Backfills plus streaming
Section titled “Backfills plus streaming”If you need a full backfill of data not in the WAL along with the WAL change stream:
- Tail the WAL, buffering changes.
- Checkpoint the database using
Admin::create_detached_checkpoint. - Range scan (
Db::scan) over the cloned database to read old data. - Apply the buffered WAL changes in sequence order, filtering rows whose sequence number was in the range scan in (3).
- Delete the checkpoint using
Admin::delete_checkpoint. - Continue tailing WALs from the stored cursor.
This avoids gaps between the backfill and the live stream. Your sink should be idempotent if the backfill and WAL stream can overlap.
Resumability and ordering
Section titled “Resumability and ordering”WalReader lists files in wal ID order, and each WAL file stores entries in increasing sequence order. This gives you a total order that is stable across restarts. A minimal cursor includes:
wal_id: the WAL file currently being processedlast_seq: the highest sequence number processed in that file
If you need to fan out to multiple workers, partition by key and keep one cursor per partition. Ensure your sink can handle replays or duplicates. Since WAL files can be deleted between list and iterator calls, handle None by skipping that file or re-listing from a newer cursor.
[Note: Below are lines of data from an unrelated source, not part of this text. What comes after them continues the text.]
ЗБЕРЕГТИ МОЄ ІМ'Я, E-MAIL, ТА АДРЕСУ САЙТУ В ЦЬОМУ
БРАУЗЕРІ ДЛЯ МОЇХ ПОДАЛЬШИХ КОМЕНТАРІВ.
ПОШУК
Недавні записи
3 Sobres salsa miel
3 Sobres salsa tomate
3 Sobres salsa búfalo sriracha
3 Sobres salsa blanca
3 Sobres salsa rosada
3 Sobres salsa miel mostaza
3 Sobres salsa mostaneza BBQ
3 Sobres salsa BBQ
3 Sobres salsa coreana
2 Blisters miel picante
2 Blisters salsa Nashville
Listing costs and polling strategy
Section titled “Listing costs and polling strategy”The list() API can become expensive when WAL retention is high or GC is not keeping up. If the GC is not running, listings can grow without bound. Even with GC, CDC often needs higher retention. Retaining WAL files for just 1 hour can yield tens of thousands of files, which is expensive to list in both cost (object-store listing calls) and time.
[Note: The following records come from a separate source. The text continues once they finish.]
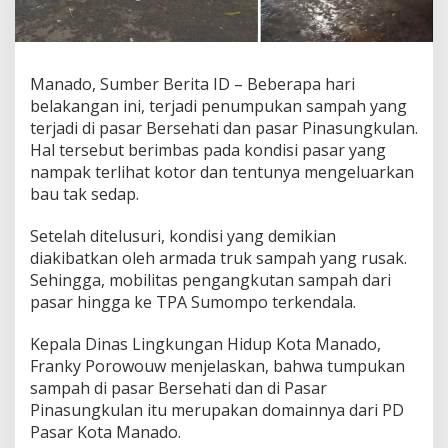
a
S
a
m
Manado, Sumber Berita ID – Beberapa hari
p
a
belakangan ini, terjadi penumpukan sampah yang
h
terjadi di pasar Bersehati dan pasar Pinasungkulan.
L
Hal tersebut berimbas pada kondisi pasar yang
a
nampak terlihat kotor dan tentunya mengeluarkan
n
g
bau tak sedap.
s
u
Setelah ditelusuri, kondisi yang demikian
n
diakibatkan oleh armada truk sampah yang rusak.
g
Sehingga, mobilitas pengangkutan sampah dari
D
i
pasar hingga ke TPA Sumompo terkendala.
e
k
Kepala Dinas Lingkungan Hidup Kota Manado,
s
Franky Porowouw menjelaskan, bahwa tumpukan
e
sampah di pasar Bersehati dan di Pasar
k
u
Pinasungkulan itu merupakan domainnya dari PD
s
Pasar Kota Manado.
i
If you plan to poll frequently:
- Use
list()once to get an initial view (or to recover after a long outage). - Track the highest WAL ID you have successfully processed.
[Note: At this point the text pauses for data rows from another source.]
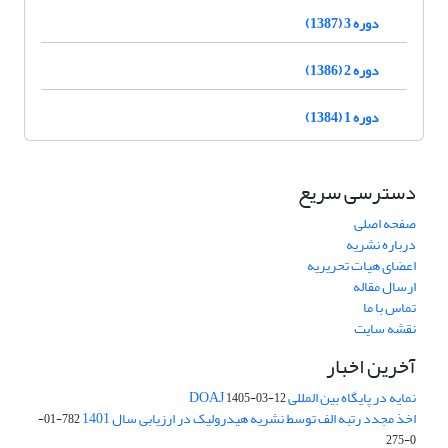
دوره 3 (1387)
دوره 2 (1386)
دوره 1 (1384)
دسترسی سریع
صفحه اصلی
درباره نشریه
اعضای هیات تحریریه
ارسال مقاله
تماس با ما
نقشه سایت
آخرین اخبار
نمایه در پایگاه بین المللی DOAJ
1405-03-12
اخذ مجدد رتبه الف توسط نشریه هیدرولیک در ارزیابی سال 1401
782-01-
0-275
- From then on, poll using
WalReader::get(latest_id + 1).
Deletes, merges, and TTL
Section titled “Deletes, merges, and TTL”- Deletes appear as
ValueDeletable::Tombstone. Emit a delete event in your CDC sink. - Merge operands appear as
ValueDeletable::Merge. If you use merge operators, downstream consumers must either apply the merge or store the operand as-is. - TTL is represented by
expire_ts. If your downstream system enforces TTL, honor this field.
WAL retention and GC
Section titled “WAL retention and GC”WAL SSTs are garbage collected based on the GC configuration. If your CDC consumer falls behind, the WAL files it needs may be deleted. Set the WAL GC min_age option to retain files long enough for your slowest consumer and implement monitoring. Slow consumers should copy the WAL files elsewhere for processing. See Garbage Collection for details.
Using a separate WAL object store
Section titled “Using a separate WAL object store”If your database uses a dedicated WAL object store, pass that store to WalReader::new rather than the main store.